Quando con una persona hai praticamente vissuto quasi tutta la vita “in parallelo”, anche se puoi accettare che la sua salita al Cielo sia il suo dies natalis, com’è avvenuto ieri per Luisa Ribolzi, sei pieno di tristezza: serena, ma sempre tristezza.
Con Luisa abbiamo frequentato insieme il Berchet, ancorché in classi separate, perché allora vigeva una ferrea divisione tra maschi e femmine (e lei era più giovane di un anno), entrambi allievi di don Giussani, abbiamo percorso sin dai primi anni il grande incontro con Gioventù Studentesca prima e con Comunione e Liberazione poi.
Abbiamo fondato insieme a Giovanna Rossi e Marco Martini (un altro grande amico che ci ha lasciato ormai tanti anni fa) Gruppo Clas, una delle intraprese di ricerca e consulenza di maggiore qualità e professionalità che vi siano state in Italia nel campo dell’economia, del territorio, della formazione e della sociologia. Questa avventura è durata più di quarant’anni.
Ma parallelamente – spinti dalla comune passione per comprendere e aiutare la realtà economica e sociale del Paese – abbiamo percorso una fortunata carriera universitaria. Abbiamo insegnato insieme a Trento ed entrambi abbiamo vinto la prima cattedra a Bari. Finita l’università, l’impegno culturale nella Fondazione per la Sussidiarietà ci ha ancora visto insieme (ma lei è stata autrice di molti più articoli sul Sussidiario!)

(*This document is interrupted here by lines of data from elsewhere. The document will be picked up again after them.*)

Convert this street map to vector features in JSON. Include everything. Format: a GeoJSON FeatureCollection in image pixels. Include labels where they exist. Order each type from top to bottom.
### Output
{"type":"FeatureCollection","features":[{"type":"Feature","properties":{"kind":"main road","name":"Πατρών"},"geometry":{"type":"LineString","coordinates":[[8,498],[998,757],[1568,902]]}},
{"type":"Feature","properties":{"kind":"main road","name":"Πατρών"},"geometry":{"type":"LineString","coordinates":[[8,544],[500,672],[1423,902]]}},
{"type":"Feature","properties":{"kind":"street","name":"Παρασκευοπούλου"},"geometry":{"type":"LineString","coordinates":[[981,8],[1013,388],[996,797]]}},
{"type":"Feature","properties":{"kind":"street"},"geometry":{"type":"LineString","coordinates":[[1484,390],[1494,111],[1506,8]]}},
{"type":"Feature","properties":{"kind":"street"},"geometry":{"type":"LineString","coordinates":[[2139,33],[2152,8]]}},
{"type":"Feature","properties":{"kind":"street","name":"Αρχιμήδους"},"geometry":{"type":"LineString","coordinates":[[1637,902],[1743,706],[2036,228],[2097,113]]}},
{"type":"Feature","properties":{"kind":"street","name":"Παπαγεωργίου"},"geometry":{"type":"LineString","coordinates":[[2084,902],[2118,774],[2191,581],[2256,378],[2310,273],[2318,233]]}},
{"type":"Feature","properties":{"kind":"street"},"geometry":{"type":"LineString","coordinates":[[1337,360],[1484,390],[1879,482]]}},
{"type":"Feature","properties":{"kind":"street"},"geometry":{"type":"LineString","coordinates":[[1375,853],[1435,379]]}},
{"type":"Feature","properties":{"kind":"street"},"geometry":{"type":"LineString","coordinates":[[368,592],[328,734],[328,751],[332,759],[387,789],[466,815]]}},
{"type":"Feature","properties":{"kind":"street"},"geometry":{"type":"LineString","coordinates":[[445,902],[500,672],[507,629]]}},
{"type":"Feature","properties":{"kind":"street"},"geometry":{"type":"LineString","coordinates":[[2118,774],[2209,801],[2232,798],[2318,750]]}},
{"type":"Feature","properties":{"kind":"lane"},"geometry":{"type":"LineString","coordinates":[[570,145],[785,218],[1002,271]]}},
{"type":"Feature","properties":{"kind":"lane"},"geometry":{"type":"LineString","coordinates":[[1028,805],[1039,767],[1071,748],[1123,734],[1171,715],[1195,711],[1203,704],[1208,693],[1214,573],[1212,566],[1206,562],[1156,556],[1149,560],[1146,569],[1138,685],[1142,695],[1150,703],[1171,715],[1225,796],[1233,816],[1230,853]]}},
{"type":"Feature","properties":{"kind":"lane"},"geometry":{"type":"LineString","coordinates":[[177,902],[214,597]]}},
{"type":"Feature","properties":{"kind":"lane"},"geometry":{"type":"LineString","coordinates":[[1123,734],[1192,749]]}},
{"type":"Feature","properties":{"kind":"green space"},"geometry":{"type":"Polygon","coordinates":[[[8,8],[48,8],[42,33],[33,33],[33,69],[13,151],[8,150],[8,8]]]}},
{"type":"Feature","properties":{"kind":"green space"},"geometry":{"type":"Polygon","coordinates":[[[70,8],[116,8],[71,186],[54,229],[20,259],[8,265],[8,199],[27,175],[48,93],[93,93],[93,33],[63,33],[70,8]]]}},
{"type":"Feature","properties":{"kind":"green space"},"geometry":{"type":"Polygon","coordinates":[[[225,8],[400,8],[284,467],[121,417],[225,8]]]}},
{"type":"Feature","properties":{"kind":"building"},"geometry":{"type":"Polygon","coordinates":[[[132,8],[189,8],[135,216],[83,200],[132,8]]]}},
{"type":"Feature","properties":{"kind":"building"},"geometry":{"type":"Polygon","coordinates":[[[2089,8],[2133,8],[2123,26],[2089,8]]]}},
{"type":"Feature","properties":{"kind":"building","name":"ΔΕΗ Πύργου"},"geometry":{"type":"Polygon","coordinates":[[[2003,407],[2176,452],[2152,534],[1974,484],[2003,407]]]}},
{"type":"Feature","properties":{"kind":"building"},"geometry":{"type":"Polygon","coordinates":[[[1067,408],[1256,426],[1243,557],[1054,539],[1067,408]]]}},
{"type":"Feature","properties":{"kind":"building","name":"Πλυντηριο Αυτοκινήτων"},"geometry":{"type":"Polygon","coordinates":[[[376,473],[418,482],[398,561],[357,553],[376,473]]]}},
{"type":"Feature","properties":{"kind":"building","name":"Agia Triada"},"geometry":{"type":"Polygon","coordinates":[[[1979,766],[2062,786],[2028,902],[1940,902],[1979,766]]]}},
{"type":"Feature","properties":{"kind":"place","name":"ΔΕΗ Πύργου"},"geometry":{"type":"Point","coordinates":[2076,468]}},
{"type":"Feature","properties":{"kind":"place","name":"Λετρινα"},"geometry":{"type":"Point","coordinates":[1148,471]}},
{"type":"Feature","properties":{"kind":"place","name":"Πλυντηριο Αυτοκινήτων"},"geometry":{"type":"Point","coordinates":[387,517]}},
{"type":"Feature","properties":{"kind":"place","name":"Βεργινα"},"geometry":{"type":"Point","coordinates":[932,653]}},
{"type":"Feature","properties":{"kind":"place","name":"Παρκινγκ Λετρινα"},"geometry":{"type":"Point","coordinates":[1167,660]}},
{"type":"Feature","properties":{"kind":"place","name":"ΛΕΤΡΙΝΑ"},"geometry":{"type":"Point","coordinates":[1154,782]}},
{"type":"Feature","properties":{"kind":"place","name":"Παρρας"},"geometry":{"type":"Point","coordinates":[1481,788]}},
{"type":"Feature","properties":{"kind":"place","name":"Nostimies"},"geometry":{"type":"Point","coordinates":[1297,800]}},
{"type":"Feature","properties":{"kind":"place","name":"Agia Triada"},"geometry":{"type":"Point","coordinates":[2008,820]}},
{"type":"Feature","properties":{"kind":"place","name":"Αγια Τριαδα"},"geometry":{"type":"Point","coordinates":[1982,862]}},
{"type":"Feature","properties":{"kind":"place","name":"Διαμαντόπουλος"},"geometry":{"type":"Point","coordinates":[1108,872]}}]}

È sempre stata attenta ai grandi problemi della scuola e della formazione. Come non ripercorrere i suoi interventi sui processi formativi, in particolare sulla formazione degli insegnanti, sulle scuole paritarie, sui rapporti tra scuola e lavoro, sulle politiche scolastiche così impacciate e bistrattate nel nostro Paese, sui rapporti tra scuola e lavoro, sulle non cognitive skills, sulla valutazione (era stata chiamata a far parte di Indire, Invalsi e Anvur).
Ha scritto un numero impressionante di libri e articoli in materia e testimoniato la sua professionalità e competenza in numerosi incontri pubblici, sempre stimata e apprezzata da studiosi e politici di ogni provenienza.
Era una persona “brillante” nella sua serietà: aveva sempre pronte battute e barzellette divertentissime e possedeva una rara ironia sulla realtà. In una sua iniziale attività editoriale alla Mondadori aveva già dato prova di questa “allegra umanità” scrivendo un ”best seller” come Il manuale di Nonna Papera, goduto e amato da tanti bambini per le sue ricette, i giochi e le sue semplici proposte educative.
E poi era una donna “pratica”: ricordo in un viaggio a Trento, quando in treno, di fronte al comune collega Carlo Secchi, poi divenuto rettore della Bocconi, che si lamentava perché si era sfilacciato un bottone del suo cappotto, tirò fuori dalla sua ricca borsetta ago e filo per consolidarglielo.
Una persona a tutto tondo di cui non potremo, in tanti, che sentire la mancanza, ma a cui dire grazie per l’amicizia e la compagnia che ci ha fatto per tanti anni.